* **EXERCISE DESCRIPTION**
Instruction for the entries that follow: retype exactly the lines from the line with "in Hong Kong" to the line with "(728,024) | – |", both included, and omit all others.

↓

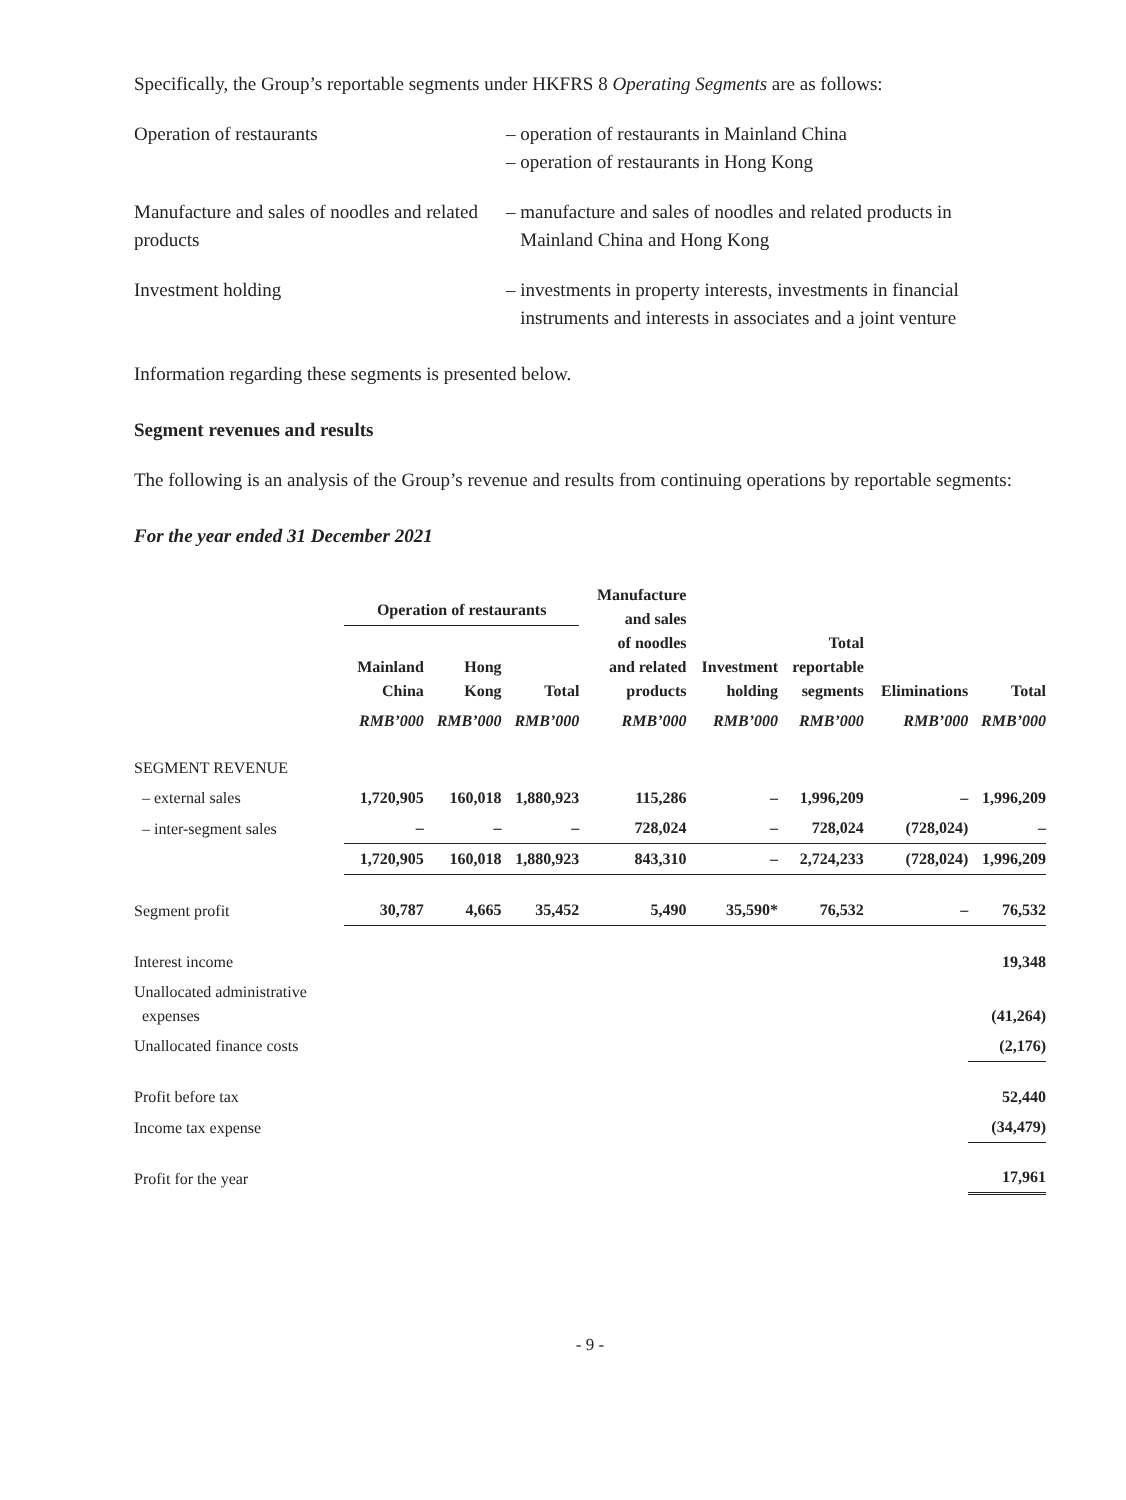Specifically, the Group’s reportable segments under HKFRS 8 Operating Segments are as follows:
Operation of restaurants
– operation of restaurants in Mainland China
– operation of restaurants in Hong Kong
Manufacture and sales of noodles and related products
– manufacture and sales of noodles and related products in
Mainland China and Hong Kong
Investment holding
– investments in property interests, investments in financial
instruments and interests in associates and a joint venture
Information regarding these segments is presented below.
Segment revenues and results
The following is an analysis of the Group’s revenue and results from continuing operations by reportable segments:
For the year ended 31 December 2021
| | Operation of restaurants | | | Manufacture and sales of noodles and related products | Investment holding | Total reportable segments | Eliminations | Total |
| --- | --- | --- | --- | --- | --- | --- | --- | --- |
| | Mainland China | Hong Kong | Total | | | | | |
| | RMB’000 | RMB’000 | RMB’000 | RMB’000 | RMB’000 | RMB’000 | RMB’000 | RMB’000 |
| SEGMENT REVENUE | | | | | | | | |
| – external sales | 1,720,905 | 160,018 | 1,880,923 | 115,286 | – | 1,996,209 | – | 1,996,209 |
| – inter-segment sales | – | – | – | 728,024 | – | 728,024 | (728,024) | – |
| | 1,720,905 | 160,018 | 1,880,923 | 843,310 | – | 2,724,233 | (728,024) | 1,996,209 |
| Segment profit | 30,787 | 4,665 | 35,452 | 5,490 | 35,590* | 76,532 | – | 76,532 |
| Interest income | | | | | | | | 19,348 |
| Unallocated administrative expenses | | | | | | | | (41,264) |
| Unallocated finance costs | | | | | | | | (2,176) |
| Profit before tax | | | | | | | | 52,440 |
| Income tax expense | | | | | | | | (34,479) |
| Profit for the year | | | | | | | | 17,961 |
- 9 -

↑

* **REPLY**
– operation of restaurants in Hong Kong
Manufacture and sales of noodles and related products
– manufacture and sales of noodles and related products in
Mainland China and Hong Kong
Investment holding
– investments in property interests, investments in financial
instruments and interests in associates and a joint venture
Information regarding these segments is presented below.
Segment revenues and results
The following is an analysis of the Group’s revenue and results from continuing operations by reportable segments:
For the year ended 31 December 2021
| | Operation of restaurants | | | Manufacture and sales of noodles and related products | Investment holding | Total reportable segments | Eliminations | Total |
| --- | --- | --- | --- | --- | --- | --- | --- | --- |
| | Mainland China | Hong Kong | Total | | | | | |
| | RMB’000 | RMB’000 | RMB’000 | RMB’000 | RMB’000 | RMB’000 | RMB’000 | RMB’000 |
| SEGMENT REVENUE | | | | | | | | |
| – external sales | 1,720,905 | 160,018 | 1,880,923 | 115,286 | – | 1,996,209 | – | 1,996,209 |
| – inter-segment sales | – | – | – | 728,024 | – | 728,024 | (728,024) | – |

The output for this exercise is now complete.